**What you are asked to do**
Return the lines of the items exactly as they appear, from the first line through the line that contains "and coding expertise, allowing", including both ends.

**Saved data entries**
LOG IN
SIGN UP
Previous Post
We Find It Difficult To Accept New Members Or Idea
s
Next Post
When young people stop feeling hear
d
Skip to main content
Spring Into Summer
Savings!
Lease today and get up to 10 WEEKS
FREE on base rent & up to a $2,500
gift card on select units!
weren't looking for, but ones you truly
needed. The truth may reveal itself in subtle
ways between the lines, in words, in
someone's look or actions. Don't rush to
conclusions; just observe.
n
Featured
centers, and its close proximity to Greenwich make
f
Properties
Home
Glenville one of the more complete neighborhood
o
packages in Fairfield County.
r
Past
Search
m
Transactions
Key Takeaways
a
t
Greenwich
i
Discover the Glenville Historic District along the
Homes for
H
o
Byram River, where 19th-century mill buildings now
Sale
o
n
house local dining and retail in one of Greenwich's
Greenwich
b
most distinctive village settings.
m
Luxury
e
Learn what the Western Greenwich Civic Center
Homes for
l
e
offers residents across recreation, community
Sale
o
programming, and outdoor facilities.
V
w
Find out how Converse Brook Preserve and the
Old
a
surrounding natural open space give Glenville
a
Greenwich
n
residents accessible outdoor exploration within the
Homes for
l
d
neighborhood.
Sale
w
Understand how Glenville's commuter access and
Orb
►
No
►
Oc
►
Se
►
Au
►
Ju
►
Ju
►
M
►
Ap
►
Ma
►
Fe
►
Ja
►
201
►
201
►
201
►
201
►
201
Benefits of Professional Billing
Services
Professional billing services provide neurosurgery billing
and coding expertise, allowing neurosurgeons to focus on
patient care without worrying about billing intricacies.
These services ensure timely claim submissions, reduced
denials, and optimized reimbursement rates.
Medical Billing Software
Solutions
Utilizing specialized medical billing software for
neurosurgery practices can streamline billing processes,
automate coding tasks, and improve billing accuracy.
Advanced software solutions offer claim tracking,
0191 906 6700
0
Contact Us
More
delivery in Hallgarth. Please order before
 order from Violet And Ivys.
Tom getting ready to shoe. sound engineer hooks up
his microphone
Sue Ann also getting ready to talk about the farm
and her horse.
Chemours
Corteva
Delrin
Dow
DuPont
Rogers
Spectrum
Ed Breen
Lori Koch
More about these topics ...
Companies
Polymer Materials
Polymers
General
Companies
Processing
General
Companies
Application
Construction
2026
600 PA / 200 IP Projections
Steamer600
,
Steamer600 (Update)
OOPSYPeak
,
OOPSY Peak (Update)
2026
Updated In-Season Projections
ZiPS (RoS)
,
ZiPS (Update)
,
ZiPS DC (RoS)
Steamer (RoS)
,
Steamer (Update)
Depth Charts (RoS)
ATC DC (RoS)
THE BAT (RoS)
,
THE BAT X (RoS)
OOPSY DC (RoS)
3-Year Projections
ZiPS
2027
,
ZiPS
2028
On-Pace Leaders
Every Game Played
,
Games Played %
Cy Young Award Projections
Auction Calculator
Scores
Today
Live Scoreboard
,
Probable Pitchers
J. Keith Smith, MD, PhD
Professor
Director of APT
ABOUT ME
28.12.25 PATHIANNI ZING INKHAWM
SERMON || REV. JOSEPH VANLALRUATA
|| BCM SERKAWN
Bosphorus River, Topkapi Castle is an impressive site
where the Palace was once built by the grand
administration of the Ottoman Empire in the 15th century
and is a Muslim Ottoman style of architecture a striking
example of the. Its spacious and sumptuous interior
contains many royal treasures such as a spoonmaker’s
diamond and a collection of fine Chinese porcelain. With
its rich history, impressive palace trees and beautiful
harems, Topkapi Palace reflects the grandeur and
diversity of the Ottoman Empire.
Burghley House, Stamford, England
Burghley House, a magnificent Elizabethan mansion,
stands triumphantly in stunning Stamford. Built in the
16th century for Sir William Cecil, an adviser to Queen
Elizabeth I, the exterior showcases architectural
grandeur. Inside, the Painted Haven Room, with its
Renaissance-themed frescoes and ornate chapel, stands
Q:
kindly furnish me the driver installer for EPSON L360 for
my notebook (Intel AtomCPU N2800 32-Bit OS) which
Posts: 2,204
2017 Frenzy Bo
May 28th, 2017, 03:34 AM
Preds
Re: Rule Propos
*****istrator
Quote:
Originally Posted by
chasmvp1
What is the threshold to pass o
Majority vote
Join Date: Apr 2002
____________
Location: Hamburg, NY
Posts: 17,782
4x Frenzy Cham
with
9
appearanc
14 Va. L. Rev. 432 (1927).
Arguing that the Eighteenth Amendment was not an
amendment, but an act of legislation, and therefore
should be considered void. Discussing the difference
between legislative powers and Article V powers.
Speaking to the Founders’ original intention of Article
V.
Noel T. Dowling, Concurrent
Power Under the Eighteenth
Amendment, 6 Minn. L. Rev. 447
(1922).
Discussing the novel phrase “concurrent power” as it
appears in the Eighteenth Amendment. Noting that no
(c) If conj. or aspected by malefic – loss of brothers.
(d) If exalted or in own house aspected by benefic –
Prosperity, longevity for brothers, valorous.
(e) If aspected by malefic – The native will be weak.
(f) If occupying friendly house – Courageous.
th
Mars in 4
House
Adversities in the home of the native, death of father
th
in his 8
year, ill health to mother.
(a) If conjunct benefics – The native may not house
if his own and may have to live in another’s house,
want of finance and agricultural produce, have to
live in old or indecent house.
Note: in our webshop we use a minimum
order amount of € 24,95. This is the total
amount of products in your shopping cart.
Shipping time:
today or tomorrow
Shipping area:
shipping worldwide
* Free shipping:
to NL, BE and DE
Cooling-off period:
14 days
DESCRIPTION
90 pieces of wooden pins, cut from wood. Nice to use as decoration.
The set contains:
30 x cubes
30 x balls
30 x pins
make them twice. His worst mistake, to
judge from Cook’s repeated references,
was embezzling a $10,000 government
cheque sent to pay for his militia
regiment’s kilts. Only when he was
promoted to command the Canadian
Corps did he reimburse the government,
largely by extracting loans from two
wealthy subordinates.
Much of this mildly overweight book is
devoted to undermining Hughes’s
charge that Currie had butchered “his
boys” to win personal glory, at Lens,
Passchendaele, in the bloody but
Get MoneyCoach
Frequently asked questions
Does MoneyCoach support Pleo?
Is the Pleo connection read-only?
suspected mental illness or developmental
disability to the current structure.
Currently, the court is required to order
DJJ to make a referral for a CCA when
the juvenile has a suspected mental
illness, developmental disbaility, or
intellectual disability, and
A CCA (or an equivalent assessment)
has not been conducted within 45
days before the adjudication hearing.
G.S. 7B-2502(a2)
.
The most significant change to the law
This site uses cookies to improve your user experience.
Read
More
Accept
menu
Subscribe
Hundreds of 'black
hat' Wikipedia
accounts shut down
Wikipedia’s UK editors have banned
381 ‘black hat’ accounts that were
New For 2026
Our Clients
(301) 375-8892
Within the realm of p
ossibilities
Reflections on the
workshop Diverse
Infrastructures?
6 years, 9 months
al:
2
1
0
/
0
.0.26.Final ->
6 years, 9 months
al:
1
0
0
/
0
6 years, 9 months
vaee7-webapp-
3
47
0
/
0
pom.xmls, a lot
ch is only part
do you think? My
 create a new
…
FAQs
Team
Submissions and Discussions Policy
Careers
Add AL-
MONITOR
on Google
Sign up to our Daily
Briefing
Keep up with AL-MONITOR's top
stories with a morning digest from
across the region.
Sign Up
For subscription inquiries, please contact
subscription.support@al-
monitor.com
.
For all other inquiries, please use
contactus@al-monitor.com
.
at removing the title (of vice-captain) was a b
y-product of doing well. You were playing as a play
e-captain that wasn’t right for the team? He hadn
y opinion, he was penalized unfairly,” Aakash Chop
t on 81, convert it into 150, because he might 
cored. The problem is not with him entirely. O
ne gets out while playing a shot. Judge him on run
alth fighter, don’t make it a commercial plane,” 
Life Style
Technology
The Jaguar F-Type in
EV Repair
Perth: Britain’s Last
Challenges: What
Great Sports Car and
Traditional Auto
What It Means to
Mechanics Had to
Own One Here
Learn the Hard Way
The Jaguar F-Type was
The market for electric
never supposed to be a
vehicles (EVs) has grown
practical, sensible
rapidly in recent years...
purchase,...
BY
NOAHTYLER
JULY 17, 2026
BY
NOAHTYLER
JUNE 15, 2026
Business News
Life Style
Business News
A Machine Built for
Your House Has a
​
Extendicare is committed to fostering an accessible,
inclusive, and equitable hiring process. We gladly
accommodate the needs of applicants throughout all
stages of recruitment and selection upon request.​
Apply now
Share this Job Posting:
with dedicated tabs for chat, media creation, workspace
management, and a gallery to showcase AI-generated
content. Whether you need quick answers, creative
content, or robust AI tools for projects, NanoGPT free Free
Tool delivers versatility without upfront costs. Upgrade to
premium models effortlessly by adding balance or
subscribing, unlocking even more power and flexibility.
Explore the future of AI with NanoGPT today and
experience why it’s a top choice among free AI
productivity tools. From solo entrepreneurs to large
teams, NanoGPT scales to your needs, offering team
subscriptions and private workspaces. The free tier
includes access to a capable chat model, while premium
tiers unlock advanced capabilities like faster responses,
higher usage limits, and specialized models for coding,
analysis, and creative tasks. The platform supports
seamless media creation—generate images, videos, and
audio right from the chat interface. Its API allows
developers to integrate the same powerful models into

**Your solution**
LOG IN
SIGN UP
Previous Post
We Find It Difficult To Accept New Members Or Idea
s
Next Post
When young people stop feeling hear
d
Skip to main content
Spring Into Summer
Savings!
Lease today and get up to 10 WEEKS
FREE on base rent & up to a $2,500
gift card on select units!
weren't looking for, but ones you truly
needed. The truth may reveal itself in subtle
ways between the lines, in words, in
someone's look or actions. Don't rush to
conclusions; just observe.
n
Featured
centers, and its close proximity to Greenwich make
f
Properties
Home
Glenville one of the more complete neighborhood
o
packages in Fairfield County.
r
Past
Search
m
Transactions
Key Takeaways
a
t
Greenwich
i
Discover the Glenville Historic District along the
Homes for
H
o
Byram River, where 19th-century mill buildings now
Sale
o
n
house local dining and retail in one of Greenwich's
Greenwich
b
most distinctive village settings.
m
Luxury
e
Learn what the Western Greenwich Civic Center
Homes for
l
e
offers residents across recreation, community
Sale
o
programming, and outdoor facilities.
V
w
Find out how Converse Brook Preserve and the
Old
a
surrounding natural open space give Glenville
a
Greenwich
n
residents accessible outdoor exploration within the
Homes for
l
d
neighborhood.
Sale
w
Understand how Glenville's commuter access and
Orb
►
No
►
Oc
►
Se
►
Au
►
Ju
►
Ju
►
M
►
Ap
►
Ma
►
Fe
►
Ja
►
201
►
201
►
201
►
201
►
201
Benefits of Professional Billing
Services
Professional billing services provide neurosurgery billing
and coding expertise, allowing neurosurgeons to focus on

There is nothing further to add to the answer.